Amnesty International immediately called on President Barack Obama to commute Manning's sentence to time served.
“Bradley Manning acted on the belief that he could spark a meaningful public debate on the costs of war, and specifically on the conduct of the US military in Iraq and Afghanistan," Widney Brown, senior director of international law and policy at Amnesty International, said in a statement. "The US government should turn its attention to investigating and delivering justice for the serious human rights abuses committed by its officials in the name of countering terror.”
The sentencing phase of Manning's trial revealed that contrary to the claims of pundits and politicians, Manning had no blood on his hands – the Departments of Defense and State were unable to tie his releases to the deaths of any U.S. informants.

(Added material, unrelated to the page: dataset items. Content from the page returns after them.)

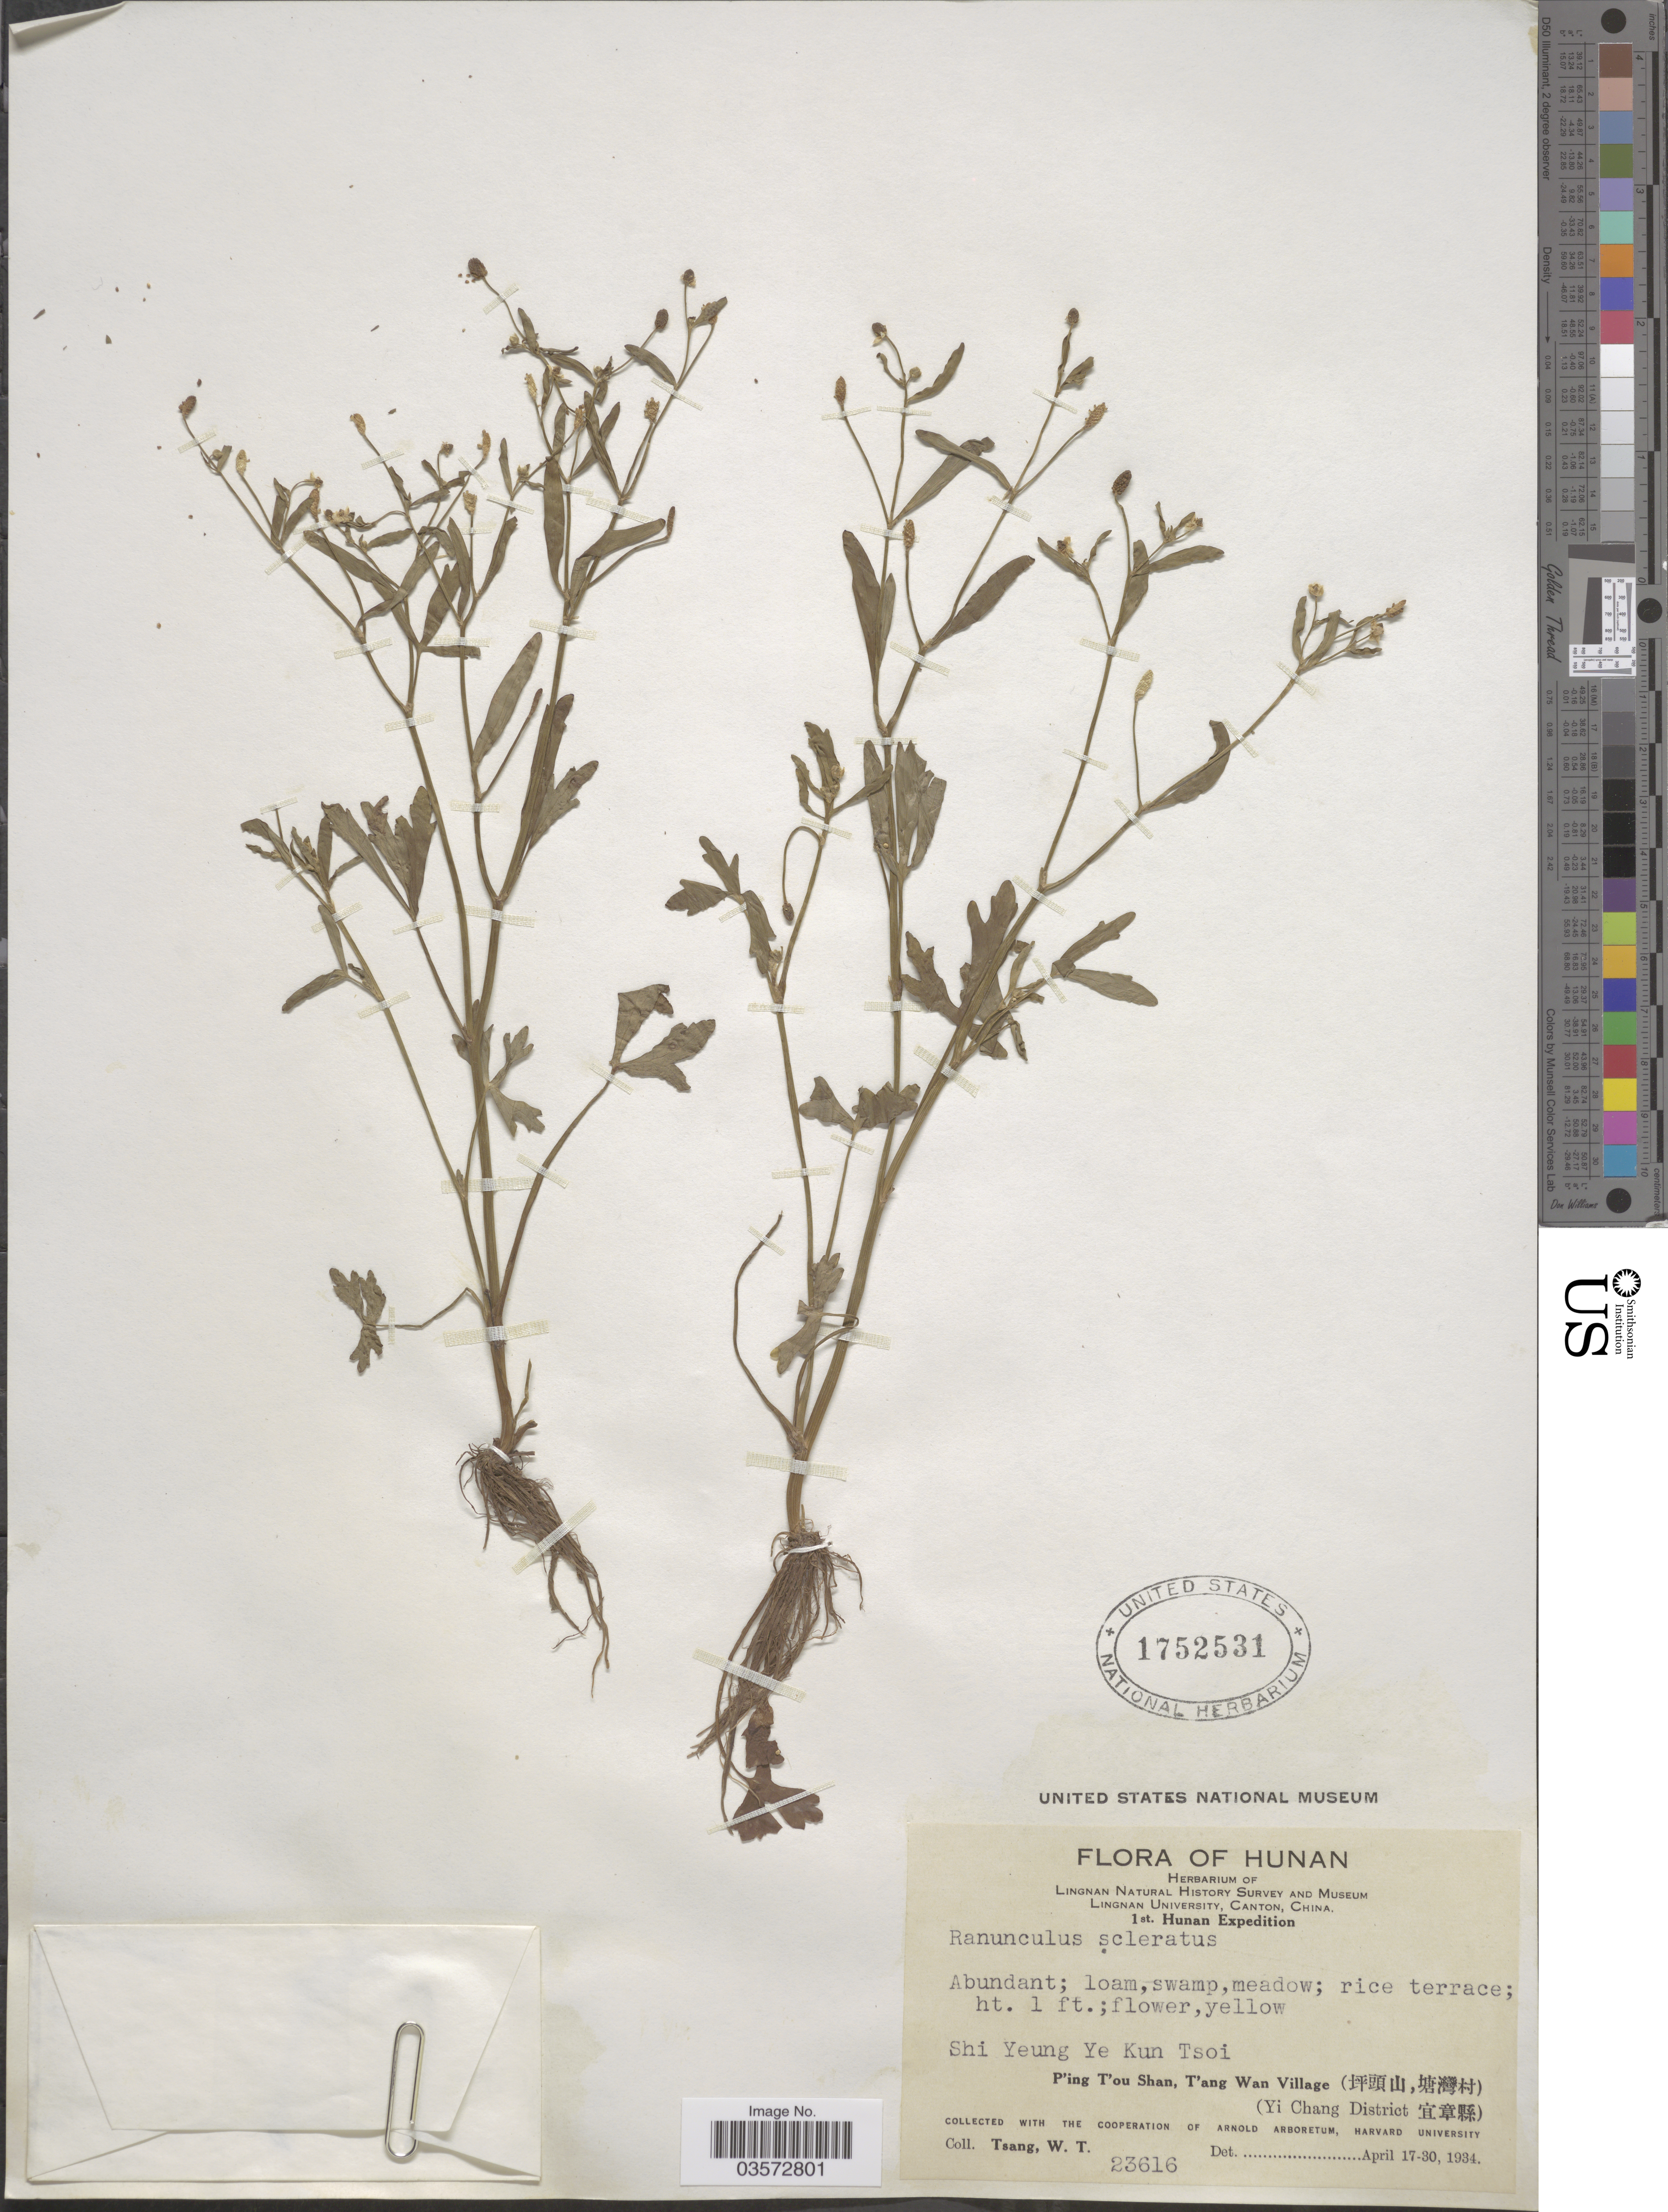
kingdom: Plantae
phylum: Tracheophyta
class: Magnoliopsida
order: Ranunculales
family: Ranunculaceae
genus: Ranunculus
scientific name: Ranunculus sceleratus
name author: L.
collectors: W. T. Tsang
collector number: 23616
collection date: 1934-04-17/1934-04-30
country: China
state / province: Hunan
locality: Shi Yeung Ye Kun Tsoi. P'ing T'ou Shan, T'ang Wan Village (X), (Yi Chang District X).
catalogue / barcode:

Manning's small but vocal contingent of supporters, many in the anti-war movement, have argued that his massive document dump accelerated the pullout of U.S. troops in Iraq and Afghanistan and helped spark the Arab revolutions in 2010 and 2011.
His leaks included a video of an Apache helicopter attack in Baghdad that killed civilians including two Reuters journalists.
Manning also faces a spartan, monotonous life in prison. He will also not be allowed to grant interviews to the media, according to a Fort Leavenworth spokesperson.
Manning's sentence is one year longer than that given to a man who offered to sell secrets to Iraq during the first Gulf War, and five years longer than that of a man who passed "sophisticated defense secrets to communist East Germany.”

Speaking on Monday before the sentence was handed down, Andrea Prasow, senior counterterrorism counsel and advocate in Human Rights Watch's U.S. Program, told HuffPost that the massive investigation involving hundreds of State and Defense Department employees into Manning's leaks stood in stark contrast to the government's unwillingness to prosecute those involved in torture and abuse at places like Abu Ghraib.
"It's hard to look at the aggressive prosecution of someone so young, who is clearly troubled, and probably did have a fair bit of concern about the public interest ... and compare that to people who authorized a regime of torture and abuse and will remain free," Prasow said.